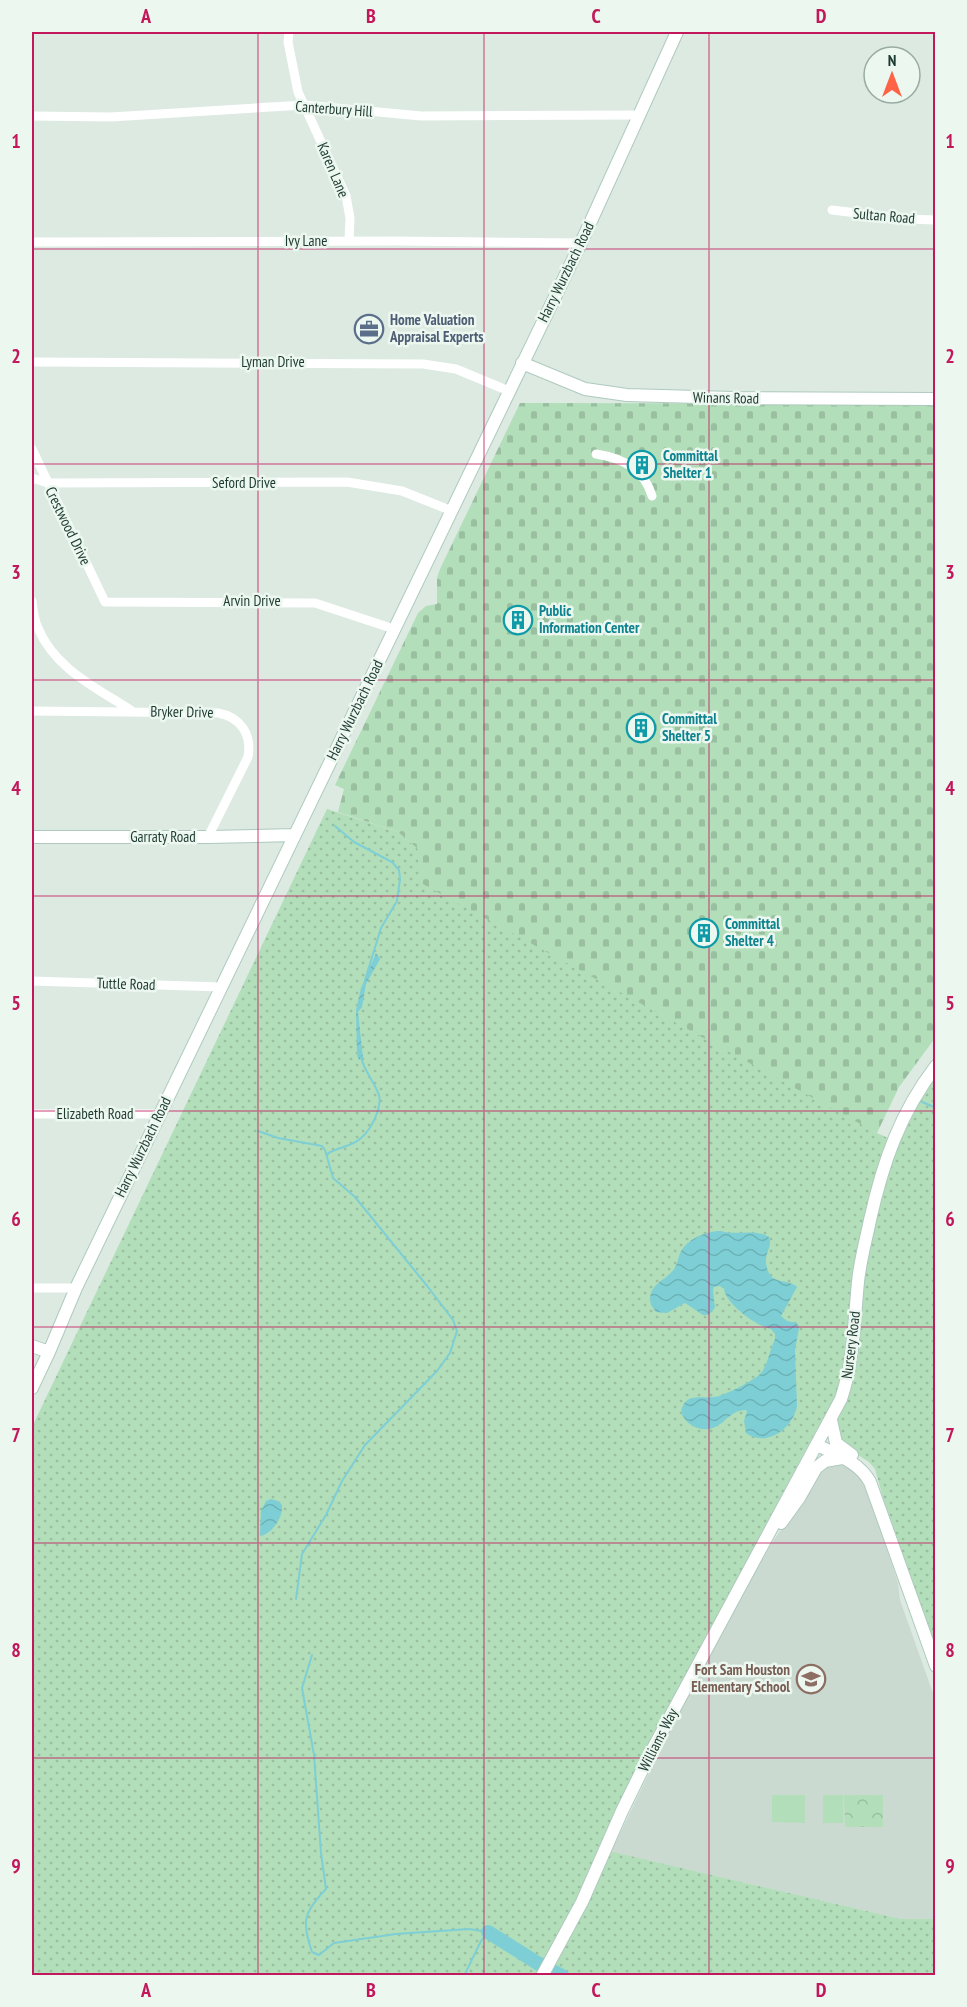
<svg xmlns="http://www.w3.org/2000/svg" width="967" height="2007" viewBox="0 0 967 2007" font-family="'PT Sans Narrow',sans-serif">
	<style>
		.built { fill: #cadad1 }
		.grass { fill: url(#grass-dots) }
		.cemetery { fill: url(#cemetery-stones) }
		.park { fill: url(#park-crowns) }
		.pitch { fill: #b2deba }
		.water { fill: url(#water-waves) }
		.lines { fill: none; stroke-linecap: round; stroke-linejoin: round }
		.stream { stroke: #7ecfd5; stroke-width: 2 }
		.river { stroke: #7ecfd5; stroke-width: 14 }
		.secondary-casing { stroke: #aecabe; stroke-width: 14 }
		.street { stroke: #fff; stroke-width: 9 }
		.secondary { stroke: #fff; stroke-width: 12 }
		.grid { fill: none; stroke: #c2185b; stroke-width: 1.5; stroke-opacity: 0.55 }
		.labels { text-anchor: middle; stroke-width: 5; stroke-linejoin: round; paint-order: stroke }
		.street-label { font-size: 15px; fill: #1d3a30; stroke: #ecf7f0 }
		.service-label { font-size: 15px; font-weight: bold; fill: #4e5e75; stroke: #ecf7f0; text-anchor: start }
		.culture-label { font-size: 15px; font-weight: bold; fill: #0d838f; stroke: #ecf7f0; text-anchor: start }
		.education-label { font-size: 15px; font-weight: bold; fill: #785e54; stroke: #ecf7f0; text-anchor: end }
		.neatline { fill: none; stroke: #c2185b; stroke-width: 2 }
		.grid-label { font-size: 20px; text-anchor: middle; font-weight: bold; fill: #c2185b }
	</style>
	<defs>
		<pattern id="grass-dots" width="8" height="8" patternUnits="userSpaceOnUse" patternTransform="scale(1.5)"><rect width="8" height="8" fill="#b2deba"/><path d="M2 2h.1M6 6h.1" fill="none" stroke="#99bfa0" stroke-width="1.8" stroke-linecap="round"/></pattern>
		<pattern id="cemetery-stones" width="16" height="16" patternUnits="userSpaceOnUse" patternTransform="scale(1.5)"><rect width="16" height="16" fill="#b2deba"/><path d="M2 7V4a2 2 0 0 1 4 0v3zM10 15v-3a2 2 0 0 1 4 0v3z" fill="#99bfa0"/></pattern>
		<pattern id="park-crowns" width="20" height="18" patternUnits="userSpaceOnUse" patternTransform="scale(1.5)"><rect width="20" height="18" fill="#b2deba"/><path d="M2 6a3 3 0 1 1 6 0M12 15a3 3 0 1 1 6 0" fill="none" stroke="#99bfa0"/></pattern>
		<pattern id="water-waves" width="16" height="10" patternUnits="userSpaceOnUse" patternTransform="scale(1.5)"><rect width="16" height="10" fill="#7ecfd5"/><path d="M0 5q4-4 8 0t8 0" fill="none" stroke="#6cb2b7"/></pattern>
	</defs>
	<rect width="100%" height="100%" fill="#dceae2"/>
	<path class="built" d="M840,1464L850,1468L865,1482L898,1583L900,1600L935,1699V1919H901L611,1852L704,1659L771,1544L798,1506L817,1474L826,1466Z"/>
	<path class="grass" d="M327,809L398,832L418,849L877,1133L899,1143L920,1101L935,1077V1646L883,1498L875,1469L869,1462L844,1446L839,1439L817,1429L634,1772L600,1849L901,1919H935V1975H32V1427Z"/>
	<path class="cemetery" d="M520,403L935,404V1038L899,1087L877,1133L419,882L418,849L398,832L338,812L344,789L335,785L418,613L426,606L437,604V578L440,569Z"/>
	<path class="park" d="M844,1795H883V1827H845Z"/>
	<path class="pitch" d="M772,1795H805V1823L772,1822Z
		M823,1795H843V1823H823Z"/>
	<path class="water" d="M376,953L380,959L366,984L362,1007L358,1012L363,1058L359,1060L357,1055L356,1010L361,988Z
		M721,1231C737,1236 755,1228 769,1237C774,1249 760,1254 769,1273C774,1284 789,1279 797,1287L781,1316L787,1321L797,1323L799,1328L795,1350L797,1406C793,1429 766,1448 746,1433L744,1421L747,1411L745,1410C731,1411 728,1420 717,1426C703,1434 686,1426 681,1412C685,1392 700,1399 715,1397C725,1395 754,1381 761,1373C768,1364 770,1349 775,1339V1334L771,1329C758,1327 724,1303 724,1288L719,1286L714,1287L713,1290L715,1308L708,1315H703L685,1303L667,1313L656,1312L651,1305C646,1284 665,1282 674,1269C678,1263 678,1257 681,1251C689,1238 707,1231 721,1231Z
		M271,1499L278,1501L282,1505C283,1517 273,1533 261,1536L260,1535L261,1511L266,1501Z"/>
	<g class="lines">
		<path class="stream" d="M335,826L354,842L392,862L399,870L400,879L397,901L381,928L365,980
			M920,1101L936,1108
			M258,1131L278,1138L322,1146L325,1150L333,1178L355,1197L428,1287L453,1320L457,1331L450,1353L437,1371L365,1445L342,1481L326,1515L302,1554L296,1599
			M327,1154C337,1147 352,1147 361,1138C371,1130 382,1108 379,1095C374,1081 364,1071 361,1057
			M312,1655L302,1688L314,1755L321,1853L326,1889C304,1912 301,1921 312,1952L319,1955L334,1943L396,1934L469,1929L488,1932L481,1941L464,1976"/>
		<path class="river" d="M488,1932L539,1964L562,1976"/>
		<g class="secondary-casing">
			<path id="secondary" d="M522,363L585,389L627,395L733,398L936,399
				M32,837H208L295,835
				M32,1346L49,1352
				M32,1388L49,1352L76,1288L581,243L677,32
				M831,1420L836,1443L852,1455
				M817,1445C837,1455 859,1462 870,1482L936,1666
				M781,1523L799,1498L816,1468L825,1461L842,1458
				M542,1976L582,1902L622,1811L650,1754L841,1399C854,1361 854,1322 858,1282C860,1261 866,1240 870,1220C883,1162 900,1113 936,1066"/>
		</g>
		<path class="street" d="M289,32L288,42L298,92L346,196L350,218L349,241
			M32,116L111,117L304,105L421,116L637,115
			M832,210L907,219L936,220
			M32,242L397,241L581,243
			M32,362L423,364L456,369L509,391
			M32,449L105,602L315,603L394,629
			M596,454C623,458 644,469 652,496
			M32,478L48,483L347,482L402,491L452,511
			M32,601C33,610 34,620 38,628C55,669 97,688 132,711
			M32,711L218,713C241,717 252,735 248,757L208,837
			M32,981L221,987
			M32,1114H159
			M32,1288H76"/>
		<use href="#secondary" class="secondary"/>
	</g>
	<path class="grid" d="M258,32V1976M484,32V1976M709,32V1976M32,249H936M32,464H936M32,680H936M32,896H936M32,1111H936M32,1327H936M32,1543H936M32,1758H936"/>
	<defs>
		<g id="office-ring" transform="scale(1.5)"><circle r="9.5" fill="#ecf7f0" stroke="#5c6f8a" stroke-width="1.5"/><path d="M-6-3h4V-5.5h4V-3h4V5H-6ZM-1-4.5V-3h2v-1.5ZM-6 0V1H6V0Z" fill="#5c6f8a"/></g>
		<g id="building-ring" transform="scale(1.5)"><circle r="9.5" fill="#ecf7f0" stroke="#0f9aa8" stroke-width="1.5"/><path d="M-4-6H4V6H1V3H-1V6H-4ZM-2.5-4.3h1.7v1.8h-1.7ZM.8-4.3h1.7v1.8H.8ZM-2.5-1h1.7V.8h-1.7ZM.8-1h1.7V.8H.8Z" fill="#0f9aa8"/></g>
		<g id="school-ring" transform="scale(1.5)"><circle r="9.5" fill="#ecf7f0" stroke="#8d6e63" stroke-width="1.5"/><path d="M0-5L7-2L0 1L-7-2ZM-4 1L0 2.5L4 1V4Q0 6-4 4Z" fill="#8d6e63"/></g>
	</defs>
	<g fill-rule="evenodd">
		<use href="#office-ring" x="369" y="329"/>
		<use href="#building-ring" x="642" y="465"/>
		<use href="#building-ring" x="518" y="620"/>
		<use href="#building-ring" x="641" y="728"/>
		<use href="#building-ring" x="704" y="933"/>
		<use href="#school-ring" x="811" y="1679"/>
	</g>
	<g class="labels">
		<g class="street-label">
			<text transform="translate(334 109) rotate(4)" y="5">Canterbury Hill</text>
			<text transform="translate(333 170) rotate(67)" y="5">Karen Lane</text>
			<text transform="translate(884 216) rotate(5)" y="5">Sultan Road</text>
			<text x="306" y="246">Ivy Lane</text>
			<text transform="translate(566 272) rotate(-64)" y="5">Harry Wurzbach Road</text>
			<text x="273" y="367">Lyman Drive</text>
			<text transform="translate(726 398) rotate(1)" y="5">Winans Road</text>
			<text x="244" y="488">Seford Drive</text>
			<text transform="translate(68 526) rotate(64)" y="5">Crestwood Drive</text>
			<text x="252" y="606">Arvin Drive</text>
			<text transform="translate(355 710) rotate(-64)" y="5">Harry Wurzbach Road</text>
			<text transform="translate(182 712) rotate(1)" y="5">Bryker Drive</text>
			<text x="163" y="842">Garraty Road</text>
			<text transform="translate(126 984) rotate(2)" y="5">Tuttle Road</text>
			<text x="95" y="1119">Elizabeth Road</text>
			<text transform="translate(143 1147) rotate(-64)" y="5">Harry Wurzbach Road</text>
			<text transform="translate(851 1345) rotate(-83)" y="5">Nursery Road</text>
			<text transform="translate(658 1740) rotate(-63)" y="5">Williams Way</text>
		</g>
		<g class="service-label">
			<text x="390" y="325">Home Valuation<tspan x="390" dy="17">Appraisal Experts</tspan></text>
		</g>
		<g class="culture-label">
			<text x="663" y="461">Committal<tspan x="663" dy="17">Shelter 1</tspan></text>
			<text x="539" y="616">Public<tspan x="539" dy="17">Information Center</tspan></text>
			<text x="662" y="724">Committal<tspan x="662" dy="17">Shelter 5</tspan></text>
			<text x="725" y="929">Committal<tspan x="725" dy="17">Shelter 4</tspan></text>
		</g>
		<g class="education-label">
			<text x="790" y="1675">Fort Sam Houston<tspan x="790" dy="17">Elementary School</tspan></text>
		</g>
	</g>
	<rect width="967" height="2007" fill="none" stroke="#ecf7f0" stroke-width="66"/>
	<g transform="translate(892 75)"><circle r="28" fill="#ecf7f0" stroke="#99aba3" stroke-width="1.5"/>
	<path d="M0-4.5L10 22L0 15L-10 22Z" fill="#fe6346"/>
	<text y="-9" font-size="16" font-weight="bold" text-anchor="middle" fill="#1d3a30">N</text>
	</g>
	<rect x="33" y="33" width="901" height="1941" class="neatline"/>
	<g class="grid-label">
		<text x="146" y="23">A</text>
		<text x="371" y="23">B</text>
		<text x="596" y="23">C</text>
		<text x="821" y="23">D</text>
		<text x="16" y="148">1</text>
		<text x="950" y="148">1</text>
		<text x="16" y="363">2</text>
		<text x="950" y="363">2</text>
		<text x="16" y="579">3</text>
		<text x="950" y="579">3</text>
		<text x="16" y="795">4</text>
		<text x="950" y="795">4</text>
		<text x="16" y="1010">5</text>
		<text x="950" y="1010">5</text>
		<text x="16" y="1226">6</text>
		<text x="950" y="1226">6</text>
		<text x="16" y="1442">7</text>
		<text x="950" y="1442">7</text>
		<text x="16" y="1657">8</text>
		<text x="950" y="1657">8</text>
		<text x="16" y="1873">9</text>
		<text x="950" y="1873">9</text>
		<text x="146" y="1997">A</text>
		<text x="371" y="1997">B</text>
		<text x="596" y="1997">C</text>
		<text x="821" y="1997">D</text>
	</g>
</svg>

[Exercise brief]:
Please show, exactly as written, every line above that contains the word "lines".

[Expected answer]:
		.lines { fill: none; stroke-linecap: round; stroke-linejoin: round }
	<g class="lines">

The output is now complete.